● **EXERCISE REQUIREMENTS**: Please transcribe every entry below exactly, without including the pictures.

[RECORDS SHOWN]

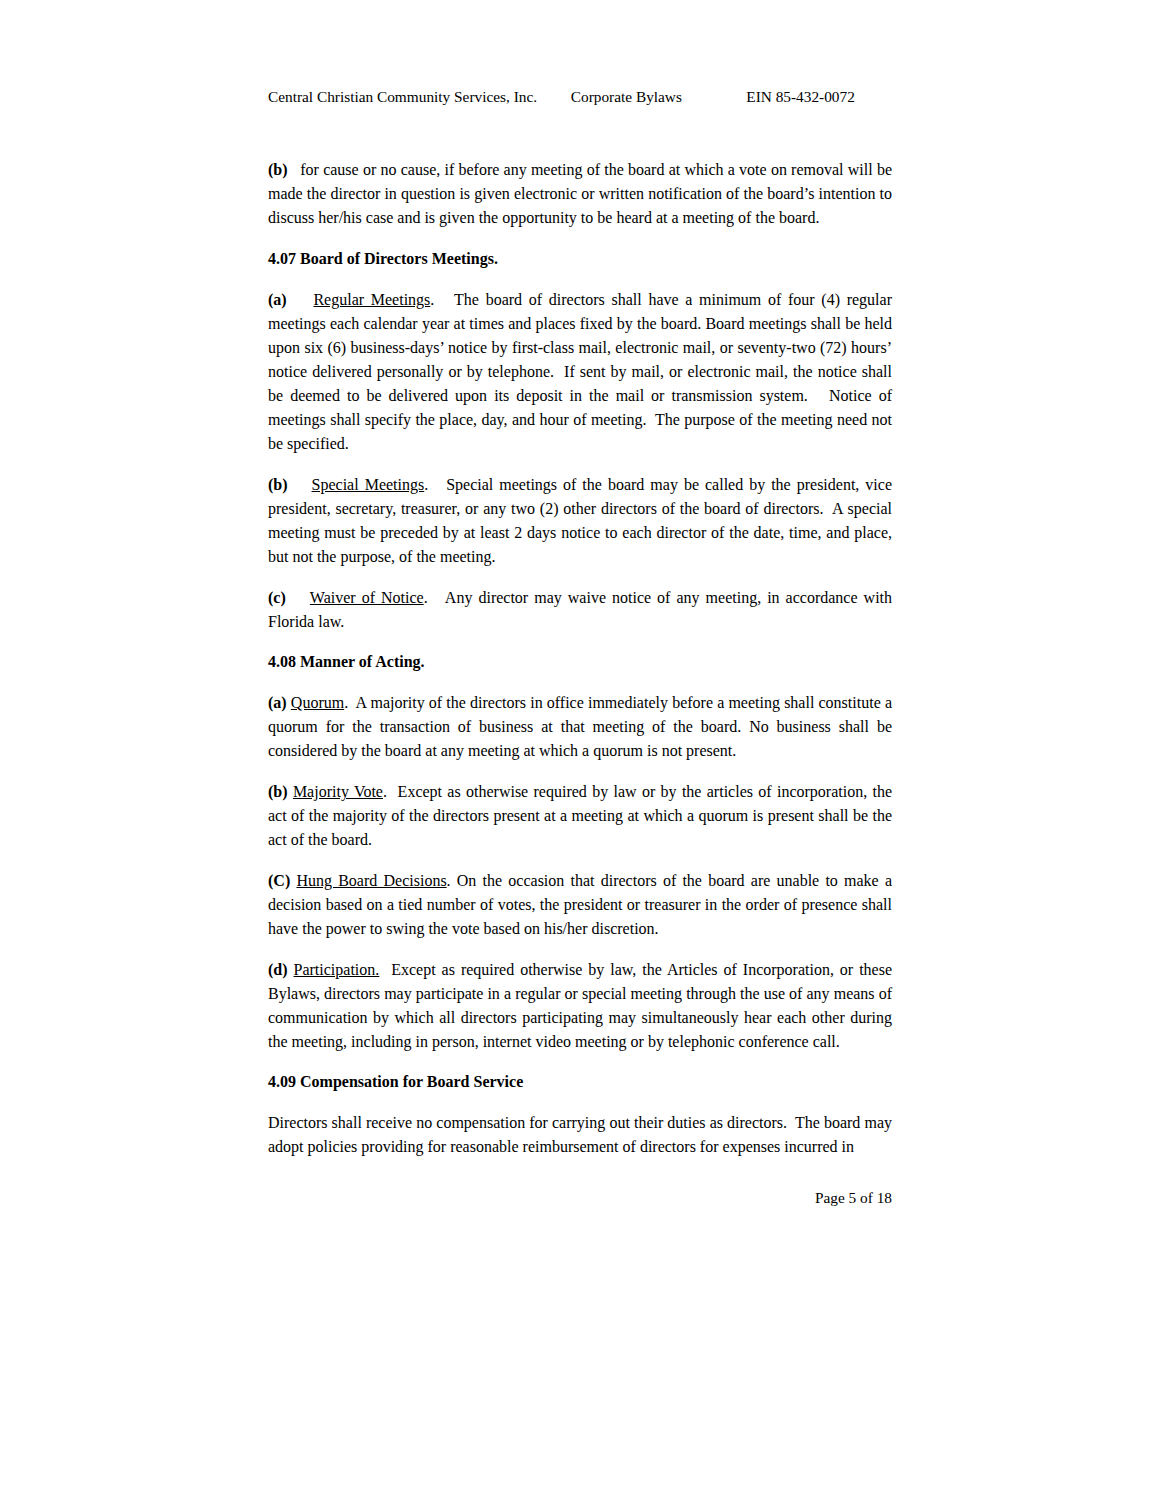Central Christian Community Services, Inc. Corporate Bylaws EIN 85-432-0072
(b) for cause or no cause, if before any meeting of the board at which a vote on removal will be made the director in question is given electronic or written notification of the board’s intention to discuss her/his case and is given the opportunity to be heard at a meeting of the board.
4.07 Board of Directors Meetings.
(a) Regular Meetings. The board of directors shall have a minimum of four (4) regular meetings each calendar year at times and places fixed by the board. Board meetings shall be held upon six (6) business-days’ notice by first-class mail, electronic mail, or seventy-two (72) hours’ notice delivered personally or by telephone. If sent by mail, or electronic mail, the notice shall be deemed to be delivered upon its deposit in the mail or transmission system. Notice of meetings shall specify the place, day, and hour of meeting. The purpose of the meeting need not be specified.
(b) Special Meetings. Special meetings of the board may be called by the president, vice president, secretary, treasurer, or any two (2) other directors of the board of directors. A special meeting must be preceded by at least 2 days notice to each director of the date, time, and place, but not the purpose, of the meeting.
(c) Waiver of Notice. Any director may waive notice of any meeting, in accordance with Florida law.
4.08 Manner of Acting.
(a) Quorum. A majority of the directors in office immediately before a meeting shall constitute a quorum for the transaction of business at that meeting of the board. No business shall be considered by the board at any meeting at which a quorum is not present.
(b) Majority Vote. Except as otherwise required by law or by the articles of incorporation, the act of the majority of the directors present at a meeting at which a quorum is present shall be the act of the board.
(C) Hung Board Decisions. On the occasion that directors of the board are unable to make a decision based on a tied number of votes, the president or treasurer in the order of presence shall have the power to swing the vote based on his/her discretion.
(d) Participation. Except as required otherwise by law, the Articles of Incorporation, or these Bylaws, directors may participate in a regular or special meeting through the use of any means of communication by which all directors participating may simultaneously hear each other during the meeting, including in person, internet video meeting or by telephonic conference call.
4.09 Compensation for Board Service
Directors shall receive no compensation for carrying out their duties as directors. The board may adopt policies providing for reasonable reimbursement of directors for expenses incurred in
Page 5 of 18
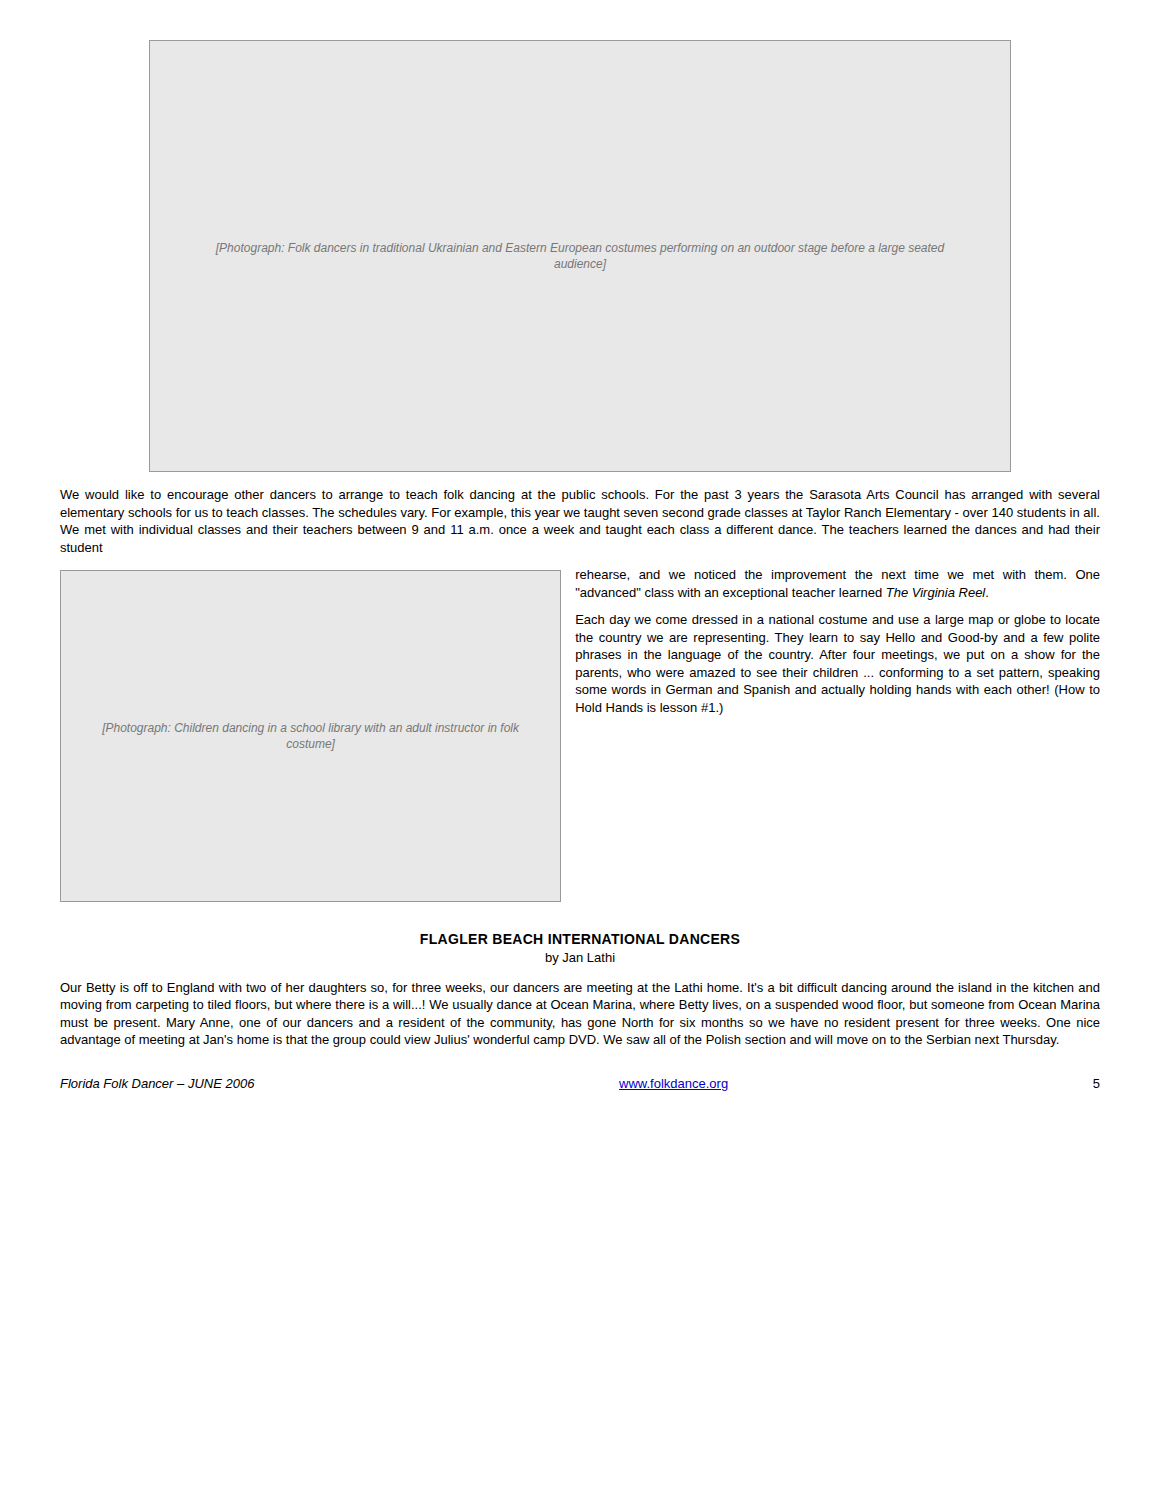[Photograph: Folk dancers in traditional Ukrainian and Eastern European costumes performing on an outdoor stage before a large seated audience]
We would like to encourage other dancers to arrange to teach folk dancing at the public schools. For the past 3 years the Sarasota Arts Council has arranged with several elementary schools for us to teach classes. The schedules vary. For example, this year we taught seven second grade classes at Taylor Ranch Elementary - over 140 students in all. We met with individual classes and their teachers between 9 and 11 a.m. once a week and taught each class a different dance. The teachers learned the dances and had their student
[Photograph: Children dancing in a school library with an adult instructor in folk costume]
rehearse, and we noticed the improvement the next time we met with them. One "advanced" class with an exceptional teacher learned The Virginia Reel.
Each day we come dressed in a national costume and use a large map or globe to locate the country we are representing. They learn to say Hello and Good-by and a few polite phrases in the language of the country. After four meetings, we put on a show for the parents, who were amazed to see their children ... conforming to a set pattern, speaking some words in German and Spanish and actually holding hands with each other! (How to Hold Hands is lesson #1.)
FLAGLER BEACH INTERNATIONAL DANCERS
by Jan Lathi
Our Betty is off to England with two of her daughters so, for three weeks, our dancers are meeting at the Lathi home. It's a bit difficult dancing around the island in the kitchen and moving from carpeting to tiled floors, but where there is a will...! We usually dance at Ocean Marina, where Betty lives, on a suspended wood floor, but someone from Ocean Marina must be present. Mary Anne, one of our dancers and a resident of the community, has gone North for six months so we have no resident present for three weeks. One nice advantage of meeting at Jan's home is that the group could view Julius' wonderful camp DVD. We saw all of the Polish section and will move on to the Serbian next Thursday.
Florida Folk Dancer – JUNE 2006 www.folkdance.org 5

[/RECORDS SHOWN]

● **ANSWER SPACE**:
Central Christian Community Services, Inc. Corporate Bylaws EIN 85-432-0072
(b) for cause or no cause, if before any meeting of the board at which a vote on removal will be made the director in question is given electronic or written notification of the board’s intention to discuss her/his case and is given the opportunity to be heard at a meeting of the board.
4.07 Board of Directors Meetings.
(a) Regular Meetings. The board of directors shall have a minimum of four (4) regular meetings each calendar year at times and places fixed by the board. Board meetings shall be held upon six (6) business-days’ notice by first-class mail, electronic mail, or seventy-two (72) hours’ notice delivered personally or by telephone. If sent by mail, or electronic mail, the notice shall be deemed to be delivered upon its deposit in the mail or transmission system. Notice of meetings shall specify the place, day, and hour of meeting. The purpose of the meeting need not be specified.
(b) Special Meetings. Special meetings of the board may be called by the president, vice president, secretary, treasurer, or any two (2) other directors of the board of directors. A special meeting must be preceded by at least 2 days notice to each director of the date, time, and place, but not the purpose, of the meeting.
(c) Waiver of Notice. Any director may waive notice of any meeting, in accordance with Florida law.
4.08 Manner of Acting.
(a) Quorum. A majority of the directors in office immediately before a meeting shall constitute a quorum for the transaction of business at that meeting of the board. No business shall be considered by the board at any meeting at which a quorum is not present.
(b) Majority Vote. Except as otherwise required by law or by the articles of incorporation, the act of the majority of the directors present at a meeting at which a quorum is present shall be the act of the board.
(C) Hung Board Decisions. On the occasion that directors of the board are unable to make a decision based on a tied number of votes, the president or treasurer in the order of presence shall have the power to swing the vote based on his/her discretion.
(d) Participation. Except as required otherwise by law, the Articles of Incorporation, or these Bylaws, directors may participate in a regular or special meeting through the use of any means of communication by which all directors participating may simultaneously hear each other during the meeting, including in person, internet video meeting or by telephonic conference call.
4.09 Compensation for Board Service
Directors shall receive no compensation for carrying out their duties as directors. The board may adopt policies providing for reasonable reimbursement of directors for expenses incurred in
Page 5 of 18
[Photograph: Folk dancers in traditional Ukrainian and Eastern European costumes performing on an outdoor stage before a large seated audience]
We would like to encourage other dancers to arrange to teach folk dancing at the public schools. For the past 3 years the Sarasota Arts Council has arranged with several elementary schools for us to teach classes. The schedules vary. For example, this year we taught seven second grade classes at Taylor Ranch Elementary - over 140 students in all. We met with individual classes and their teachers between 9 and 11 a.m. once a week and taught each class a different dance. The teachers learned the dances and had their student
[Photograph: Children dancing in a school library with an adult instructor in folk costume]
rehearse, and we noticed the improvement the next time we met with them. One "advanced" class with an exceptional teacher learned The Virginia Reel.
Each day we come dressed in a national costume and use a large map or globe to locate the country we are representing. They learn to say Hello and Good-by and a few polite phrases in the language of the country. After four meetings, we put on a show for the parents, who were amazed to see their children ... conforming to a set pattern, speaking some words in German and Spanish and actually holding hands with each other! (How to Hold Hands is lesson #1.)
FLAGLER BEACH INTERNATIONAL DANCERS
by Jan Lathi
Our Betty is off to England with two of her daughters so, for three weeks, our dancers are meeting at the Lathi home. It's a bit difficult dancing around the island in the kitchen and moving from carpeting to tiled floors, but where there is a will...! We usually dance at Ocean Marina, where Betty lives, on a suspended wood floor, but someone from Ocean Marina must be present. Mary Anne, one of our dancers and a resident of the community, has gone North for six months so we have no resident present for three weeks. One nice advantage of meeting at Jan's home is that the group could view Julius' wonderful camp DVD. We saw all of the Polish section and will move on to the Serbian next Thursday.
Florida Folk Dancer – JUNE 2006 www.folkdance.org 5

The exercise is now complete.